By Bill Britt
Alabama Political Reporter
MONTGOMERY—On October 7, in a unanimous vote, the Alabama Ethics Commission approved an opinion that would end the practice of Executive On Loan, sort of, because future arrangements would be evaluated on a “case-by-case” basis.
In an unusual move, the Commission unilaterally issued the opinion without having received a request for such an action. This is generally outside the scope of its normal operating procedure and was done without citing an authorizing rule or statute.
In its opinion, the Commission describes the activity as, “a recurring situation whereby a private-sector entity will loan to State government (at various levels and various branches), an employee to assist that State agency or department in performing the functions and responsibilities of State government while continuing to pay the loaned employee’s salary and benefits from sources outside State government. The individual functions as a public employee but is paid through some other source.”
An example of this was the appointment of former Speaker of the House Seth Hammett as Gov. Robert Bentley’s interim chief of staff, while being paid by his employer, Power South. Other than taking blame from Republican talking heads for Bentley’s move to raise taxes, his services is without controversy. Hammett recently ended his tenure with the Bentley administration.
In its opinion, the Commission points to the potential for a conflict of interest, and the underlying suspicion that could surround such appointments.
The Commission concludes, “an employee who is paid from a source other than public money but who performs all of the functions of a public sector employee cannot serve under that arrangement without violating the fundamental principles underlying the Ethics Act.”
However, in the next sentence the Commission leaves the door open for exceptions: “Recognizing that many arrangements under the Ethics Act revolve around complex sets of facts which might create exceptions to prohibitions under the Code, the Commission will consider approving such arrangements but only on a case-by-case basis through formal requests for an Advisory Opinion…,” reads the text.

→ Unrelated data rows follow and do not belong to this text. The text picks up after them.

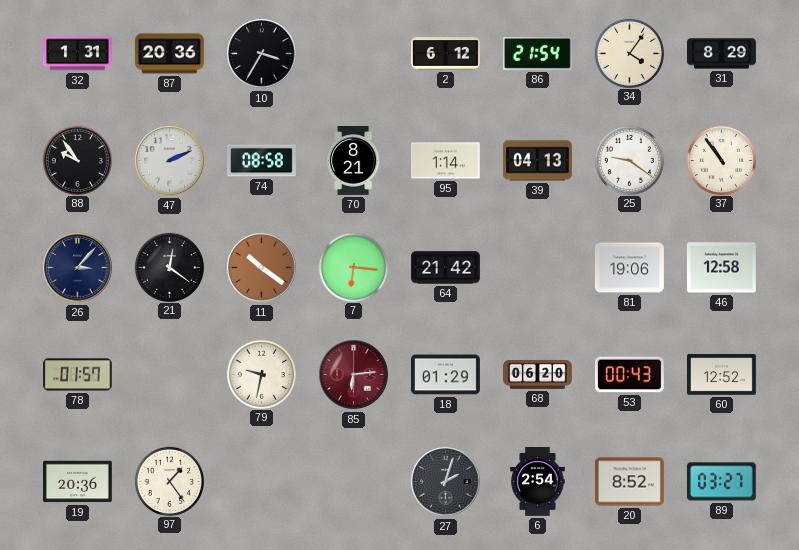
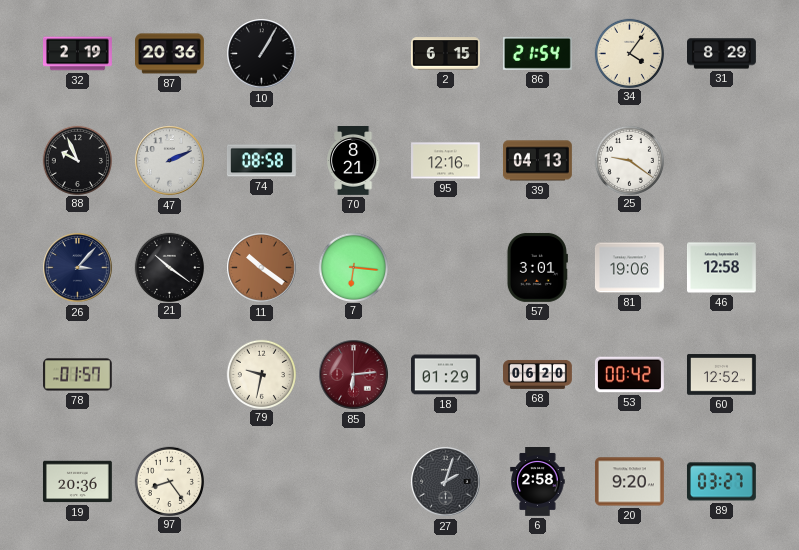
32: 1:31 -> 2:19
10: 3:35 -> 1:05
2: 6:12 -> 6:15
88: 9:54 -> 9:56
95: 1:14 -> 12:16
37: 10:54 -> none
21: 12:21 -> 10:21
64: 21:42 -> none
57: none -> 3:01
53: 00:43 -> 00:42
97: 1:24 -> 8:24
6: 2:54 -> 2:58
20: 8:52 -> 9:20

Exceptions for lawmakers are a matter of routine with the Commission, who seem more eager to please than to uniformly enforce the ethics laws.
In 1987, and 1993, the Commission issued advisory opinions for an Executive On Loan, but in very limited situations. The Commission rightly points out State ethics laws have been strengthening over the last several years, narrowing the definition of conflict of interest.
The Commission recognizes not only the change in the laws but also the “shift in the manner in which private sector interests have sought to interact with government.”
While saying these appointments may appear to constitute a conflict of interest, the Commission makes it clear, that past arrangements were beyond consideration or prosecution.
The opinion doesn’t take affect until 60 days from the date of adoption.